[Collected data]
===============

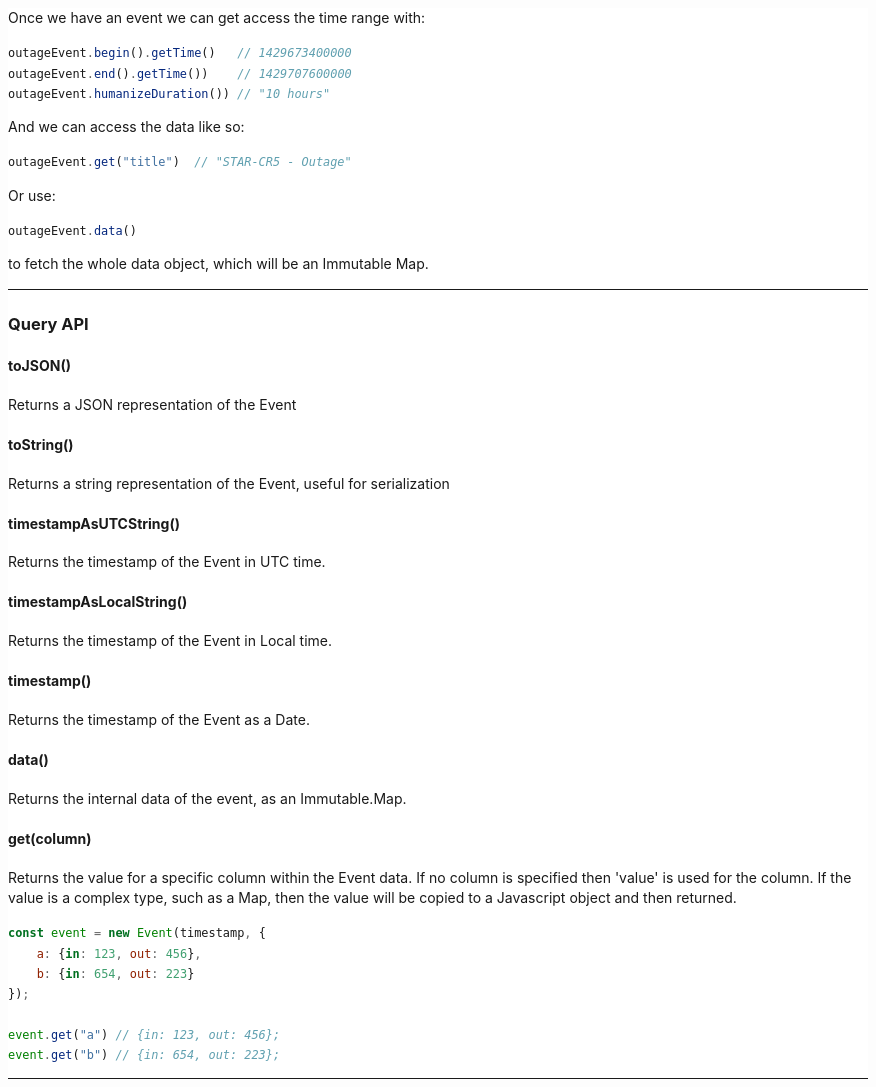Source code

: Once we have an event we can get access the time range with:

```js
outageEvent.begin().getTime()   // 1429673400000
outageEvent.end().getTime())    // 1429707600000
outageEvent.humanizeDuration()) // "10 hours"
```

And we can access the data like so:

```js
outageEvent.get("title")  // "STAR-CR5 - Outage"
```

Or use:

```js
outageEvent.data()
```

to fetch the whole data object, which will be an Immutable Map.

---

### Query API

#### toJSON()

Returns a JSON representation of the Event

#### toString()

Returns a string representation of the Event, useful for serialization

#### timestampAsUTCString()

Returns the timestamp of the Event in UTC time.

#### timestampAsLocalString()

Returns the timestamp of the Event in Local time.

#### timestamp()

Returns the timestamp of the Event as a Date.

#### data()

Returns the internal data of the event, as an Immutable.Map.

#### get(column)

Returns the value for a specific column within the Event data. If no column is specified then 'value' is used for the column. If the value is a complex type, such as a Map, then the value will be copied to a Javascript object and then returned.

```javascript
const event = new Event(timestamp, {
    a: {in: 123, out: 456},
    b: {in: 654, out: 223}
});

event.get("a") // {in: 123, out: 456};
event.get("b") // {in: 654, out: 223};
```

---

===============

__PROBLEM__
Only a number should be given: the count of lines above that contain the word "Immutable".

__PROBLEM SOLUTION__
2